▶ SOURCE MATERIAL:
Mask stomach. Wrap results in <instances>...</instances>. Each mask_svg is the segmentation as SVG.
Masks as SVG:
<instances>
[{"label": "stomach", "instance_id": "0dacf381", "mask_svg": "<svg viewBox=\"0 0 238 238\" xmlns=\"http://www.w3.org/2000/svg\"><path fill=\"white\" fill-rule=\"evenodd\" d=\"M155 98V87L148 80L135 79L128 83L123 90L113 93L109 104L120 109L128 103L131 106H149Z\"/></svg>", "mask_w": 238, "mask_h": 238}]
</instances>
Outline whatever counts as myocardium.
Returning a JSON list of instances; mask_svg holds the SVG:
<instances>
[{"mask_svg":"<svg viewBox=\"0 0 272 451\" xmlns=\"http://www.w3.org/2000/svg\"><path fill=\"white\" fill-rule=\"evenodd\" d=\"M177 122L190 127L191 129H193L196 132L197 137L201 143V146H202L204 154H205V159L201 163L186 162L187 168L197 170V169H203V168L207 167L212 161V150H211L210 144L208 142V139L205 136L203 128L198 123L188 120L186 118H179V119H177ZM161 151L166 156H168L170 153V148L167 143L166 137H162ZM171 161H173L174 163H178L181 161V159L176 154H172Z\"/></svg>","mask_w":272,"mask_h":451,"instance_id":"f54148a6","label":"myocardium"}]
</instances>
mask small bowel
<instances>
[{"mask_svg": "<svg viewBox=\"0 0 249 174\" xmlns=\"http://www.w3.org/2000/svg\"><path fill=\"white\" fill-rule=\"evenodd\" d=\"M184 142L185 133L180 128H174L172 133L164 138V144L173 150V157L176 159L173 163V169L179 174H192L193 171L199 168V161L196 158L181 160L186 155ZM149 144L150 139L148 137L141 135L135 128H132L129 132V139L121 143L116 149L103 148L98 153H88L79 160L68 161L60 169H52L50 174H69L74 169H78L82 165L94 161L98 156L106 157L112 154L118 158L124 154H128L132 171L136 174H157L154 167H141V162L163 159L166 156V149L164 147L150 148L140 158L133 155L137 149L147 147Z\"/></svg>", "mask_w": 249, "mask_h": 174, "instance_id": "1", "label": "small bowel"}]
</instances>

▶ WHAT IS EXPECTED: Reproduce the listing above with "Outline" swapped for "Segment", leaving everything else unchanged.

▶ OUTPUT OF THE TASK:
Mask stomach. Wrap results in <instances>...</instances>. Each mask_svg is the segmentation as SVG.
Masks as SVG:
<instances>
[{"label": "stomach", "instance_id": "0dacf381", "mask_svg": "<svg viewBox=\"0 0 238 238\" xmlns=\"http://www.w3.org/2000/svg\"><path fill=\"white\" fill-rule=\"evenodd\" d=\"M155 98V87L148 80L135 79L128 83L123 90L113 93L109 104L120 109L128 103L131 106H149Z\"/></svg>", "mask_w": 238, "mask_h": 238}]
</instances>
Segment whatever counts as myocardium.
Returning a JSON list of instances; mask_svg holds the SVG:
<instances>
[{"mask_svg":"<svg viewBox=\"0 0 272 451\" xmlns=\"http://www.w3.org/2000/svg\"><path fill=\"white\" fill-rule=\"evenodd\" d=\"M177 122L190 127L191 129H193L196 132L197 137L201 143V146H202L204 154H205V159L201 163L186 162L187 168L197 170V169H203V168L207 167L212 161V150H211L210 144L208 142V139L205 136L203 128L198 123L188 120L186 118H179V119H177ZM161 151L166 156H168L170 153V148L167 143L166 137H162ZM171 161H173L174 163H178L181 161V159L176 154H172Z\"/></svg>","mask_w":272,"mask_h":451,"instance_id":"f54148a6","label":"myocardium"}]
</instances>
mask small bowel
<instances>
[{"mask_svg": "<svg viewBox=\"0 0 249 174\" xmlns=\"http://www.w3.org/2000/svg\"><path fill=\"white\" fill-rule=\"evenodd\" d=\"M184 142L185 133L180 128H174L172 133L164 138V144L173 150V157L176 159L173 163V169L179 174H192L193 171L199 168V161L196 158L181 160L186 155ZM149 144L150 139L148 137L141 135L135 128H132L129 132V139L121 143L116 149L103 148L98 153H88L79 160L68 161L60 169H52L50 174H69L74 169H78L82 165L94 161L98 156L106 157L112 154L118 158L124 154H128L132 171L136 174H157L154 167H141V162L163 159L166 156V149L164 147L150 148L140 158L133 155L137 149L147 147Z\"/></svg>", "mask_w": 249, "mask_h": 174, "instance_id": "1", "label": "small bowel"}]
</instances>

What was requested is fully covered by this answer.